O hanım diyor ki; "Bizim Efendimiz'in kitapları."
"Onu biz yazdırıyoruz." buyuruyor.
Haa iş değişti şimdi.
Binaenaleyh Allah-u Teâlâ'ya sonsuz şükürler olsun ki, o Nur'un ışığı altında, o ruhun izniyle bunlar oluyor. Yaptım, ettim, hiçbir şey yok. Fakat insan gerçek hakikati bilemediği için, Hakk'ı da bilemediği için Allah-u Teâlâ'nın ona ihsan ettiği nimetleri de nefis benimsediği için "Benim!" diye çıkıyor. Ne kadar acayip.
Allah'ım Zât'ına has bir kul, Habib'ine ümmet etsin. Rızâ yolunda nasıl icap ediyorsa o çalışmayı bize nasip etsin. Rabb'imiz bizi güzel haliyle hemhâl ettiği, ahirette de lütuf birliğiyle haşr-u cem ettiği kullarından eylesin...
•
Yaptığınız konuşmayı, yaptığınız zikri Hazet-i Allah'a duyurun. Diyeceksiniz ki; nasıl duyuracağım? Evvela kendin duy, kendin duyduğun zaman O'na da duyurmuş olursun. Ama kendin duymazsan O'na nasıl duyuracaksın? Ne kadar ince değil mi?
Meselâ burada bir tabaka var. Tabaka, perde sensin. Perdenin altında O'ndan başkası yok. Çünkü her şeyi halk eden O.
"Allahu Lâ ilâhe illa hüvel hayyül kayyum."

▬▬▬

- **Yazılı alıştırma 1**: Sayfa alıntısına göre kişi yaptığı zikri Allah'a nasıl duyurur?
- **Yazılı alıştırma 2**: Zikir ve perde üzerine olan sayfa alıntısını, son cümlesinden sonra aynı üslupla sürdürün.

- **Sağlanan veriler**:
▬▬▬

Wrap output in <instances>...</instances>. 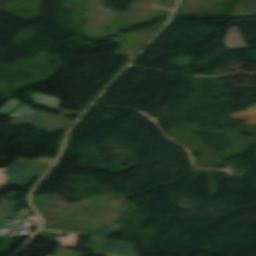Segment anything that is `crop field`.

▬▬▬

- **Çıktı 1**: Önce kendisi duyar; kendisi duyduğunda O'na da duyurmuş olur.

- **Çıktı 2**:
"Allah o Allah'tır ki, kendisinden başka hiçbir ilâh yoktur. O Hayy ve Kayyûm'dur." (Bakara: 255)
Hepsi "Lâ" dan ibaret "Hayy" ve "Kayyum" olan O'dur. Şimdi bütün varlıkların perdeden, bir maskeden ibaret olduğunu gözün ile gördüğün zaman senin de bir perde olduğun ortaya çıkar.
Çünkü aslında O var. Perdeye, kendine duyurursan O da duyar. Ama sen perdeye duyuramazsan O'na nasıl duyuracaksın? Bununla demek istiyorum ki; insan "Allah" derken içinde şuurla söylemeli, dudak arasında kalmamalı. Allah dediğin zaman Allah-u Teâlâ'nın ondan daha içeride olduğunu ve O'nun duyduğunu bildiğin zaman; sende duyarsın O da duyar. Ama senin duyamadığını O nasıl duyar?
"İçinizde!.. Görmüyor musunuz?" (Zâriyat: 21)
"İçindeyim, duyuyorum" diyor. Ama bunu görmek, anlamak ne kadar zor oluyor. Fakat insan varlık perdesini kaldırıp O'ndan başka bir mevcut olmadığını görürse, her şeyin perdeden ibaret olduğunu bilirse rahat olur. Bu da ancak O'nunla var olmakla kâimdir.
Perde, maske, kaplama bunların hepsi bir mana taşıyor. Mühim olan O'nu bulmak. O'nu nerede bulacaksın? İçinde bulacaksın. Bizim şimdi Cenâb-ı Hakk'a ne kadar şükretmemiz lâzım? Acaba bununla iftihar etmemiz mi lâzım yoksa bunu bize duyurana nasıl secde etmemizi mi düşünmemiz lâzım? Nasıl yüzüstü kapanmamız lâzım? Nasıl bükülmemiz, nasıl istiğfar etmemiz lâzım? Çünkü Halik-ı azimüşşan bunu bize duyurmuş.
Neyi duyurmuş? Bizden daha evvel olduğunu, bizim bir kaplama, maske olduğumuzu ve kâinatın da böyle olduğunu duyurmuş.
Demek en mühim nokta O'nunla olmak.
Âyet-i kerime'de şöyle buyuruluyor:
"Onlar sıdk makamında, kudret ve kuvvet sahibi hükümdarın huzurundadırlar." (Kamer: 55)
Muktedir olan padişahın huzurunda hiç olmak.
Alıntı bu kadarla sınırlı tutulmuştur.